How does it feel to play in front of an audience?

I used to get very nervous before playing in front of an audience. I no longer get nervous about the performance and playing in front of others but rather the pressure to play it right at that particular moment.

For example, the piece I played– Legende by Wieniawski– was one I had started working on back in college during my senior year. I never finished the piece at the time and wanted to bring it back and relearn the piece for the concert. Even though I had played the piece for probably 3 months in college I gave myself 15 weeks to rework the piece. Each week I would play my violin 3-4 times after classes. I would practice the music measure-by- measure and note-by-note to determine out how to play the piece and invoke the right feelings for a listener.

Violin showpieces are typically right at the edge of what is possible to play given the human anatomy; For someone why has only been playing for 15 years, it takes at least 15 weeks to figure out how to do that.

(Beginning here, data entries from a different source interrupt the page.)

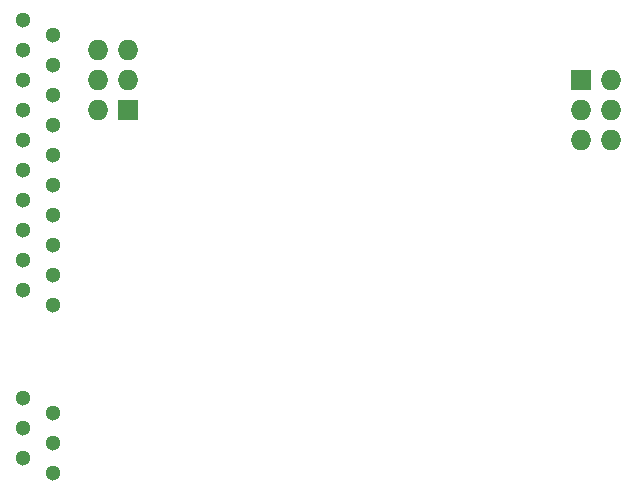
<source format=gbs>
G04 #@! TF.FileFunction,Soldermask,Bot*
%FSLAX46Y46*%
G04 Gerber Fmt 4.6, Leading zero omitted, Abs format (unit mm)*
G04 Created by KiCad (PCBNEW 4.0.7-e2-6376~58~ubuntu16.04.1) date Fri Feb 16 15:48:39 2018*
%MOMM*%
%LPD*%
G01*
G04 APERTURE LIST*
%ADD10C,0.100000*%
%ADD11C,1.300000*%
%ADD12R,1.727200X1.727200*%
%ADD13O,1.727200X1.727200*%
G04 APERTURE END LIST*
D10*
D11*
X142443200Y-133400800D03*
X142443200Y-130860800D03*
X142443200Y-128320800D03*
X144983200Y-129590800D03*
X144983200Y-132130800D03*
X144983200Y-134670800D03*
X142443200Y-101396800D03*
X142443200Y-98856800D03*
X142443200Y-96316800D03*
X142443200Y-103936800D03*
X144983200Y-97586800D03*
X144983200Y-100126800D03*
X144983200Y-102666800D03*
X144983200Y-105206800D03*
X142443200Y-106476800D03*
X144983200Y-107746800D03*
X142443200Y-109016800D03*
X144983200Y-110286800D03*
X142443200Y-111556800D03*
X144983200Y-112826800D03*
X142443200Y-114096800D03*
X144983200Y-115366800D03*
X142443200Y-116636800D03*
X144983200Y-117906800D03*
X142443200Y-119176800D03*
X144983200Y-120446800D03*
D12*
X151333200Y-103936800D03*
D13*
X148793200Y-103936800D03*
X151333200Y-101396800D03*
X148793200Y-101396800D03*
X151333200Y-98856800D03*
X148793200Y-98856800D03*
D12*
X189687200Y-101396800D03*
D13*
X192227200Y-101396800D03*
X189687200Y-103936800D03*
X192227200Y-103936800D03*
X189687200Y-106476800D03*
X192227200Y-106476800D03*
M02*

</source>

I’ve also found, that with music there is a very low tolerability for errors. If you passed the piece, lets say played 70% of the notes right and rhythms correctly, the piece would not only sound like garbage but it would be semi-nauseating to listen to. Music on a violin needs to be played to the precision of 99% correct to sound good and 99.9999% to sound ready for performance. So for 15 weeks I worked on perfecting that last 1% of the piece to get it as close as I could to what the composer was looking for.

When I played the piece I was a little surprised by how shaky my hands were at the start of the piece. I was not actively nervous, however, my body was still sympathetically stimulated with the excitement of the moment and the interest of doing well.

Lastly, I would like to thank everyone that made Musicale come together this year, from our dedicated performs to the audience that came from far and near! I look forward to having you again next year and seeing this wonderful tradition continue into the future!